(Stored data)
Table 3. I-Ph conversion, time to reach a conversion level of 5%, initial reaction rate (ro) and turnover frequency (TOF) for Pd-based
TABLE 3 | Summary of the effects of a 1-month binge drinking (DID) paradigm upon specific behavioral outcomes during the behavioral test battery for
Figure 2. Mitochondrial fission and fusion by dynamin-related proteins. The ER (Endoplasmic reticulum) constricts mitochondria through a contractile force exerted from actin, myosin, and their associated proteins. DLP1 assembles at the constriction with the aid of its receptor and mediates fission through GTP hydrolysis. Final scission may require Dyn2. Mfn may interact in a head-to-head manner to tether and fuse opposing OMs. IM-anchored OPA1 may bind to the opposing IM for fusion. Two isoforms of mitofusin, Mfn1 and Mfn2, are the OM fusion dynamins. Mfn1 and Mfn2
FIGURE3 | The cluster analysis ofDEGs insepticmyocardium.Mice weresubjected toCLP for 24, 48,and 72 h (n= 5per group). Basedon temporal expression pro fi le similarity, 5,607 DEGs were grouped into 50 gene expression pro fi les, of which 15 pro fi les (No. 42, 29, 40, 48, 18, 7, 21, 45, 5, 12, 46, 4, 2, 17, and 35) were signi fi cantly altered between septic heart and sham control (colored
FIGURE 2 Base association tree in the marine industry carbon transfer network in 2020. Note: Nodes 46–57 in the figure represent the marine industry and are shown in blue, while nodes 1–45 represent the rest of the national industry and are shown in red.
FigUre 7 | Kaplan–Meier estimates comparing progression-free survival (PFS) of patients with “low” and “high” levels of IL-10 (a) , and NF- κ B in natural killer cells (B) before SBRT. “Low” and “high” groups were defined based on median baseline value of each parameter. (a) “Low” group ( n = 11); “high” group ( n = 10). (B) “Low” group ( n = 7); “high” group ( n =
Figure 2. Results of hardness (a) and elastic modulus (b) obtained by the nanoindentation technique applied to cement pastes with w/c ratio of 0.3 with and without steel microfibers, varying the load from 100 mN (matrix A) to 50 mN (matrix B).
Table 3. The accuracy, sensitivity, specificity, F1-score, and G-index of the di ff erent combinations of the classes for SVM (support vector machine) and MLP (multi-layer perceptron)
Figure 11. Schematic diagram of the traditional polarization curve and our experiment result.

Your instructions:
As listed above, the lines from the line with "TABLE 3 | Summary" to the line with "Figure 2. Mitochondrial" are to be echoed exactly, with both ends included and nothing added.

Solved problem:
TABLE 3 | Summary of the effects of a 1-month binge drinking (DID) paradigm upon specific behavioral outcomes during the behavioral test battery for
Figure 2. Mitochondrial fission and fusion by dynamin-related proteins. The ER (Endoplasmic reticulum) constricts mitochondria through a contractile force exerted from actin, myosin, and their associated proteins. DLP1 assembles at the constriction with the aid of its receptor and mediates fission through GTP hydrolysis. Final scission may require Dyn2. Mfn may interact in a head-to-head manner to tether and fuse opposing OMs. IM-anchored OPA1 may bind to the opposing IM for fusion. Two isoforms of mitofusin, Mfn1 and Mfn2, are the OM fusion dynamins. Mfn1 and Mfn2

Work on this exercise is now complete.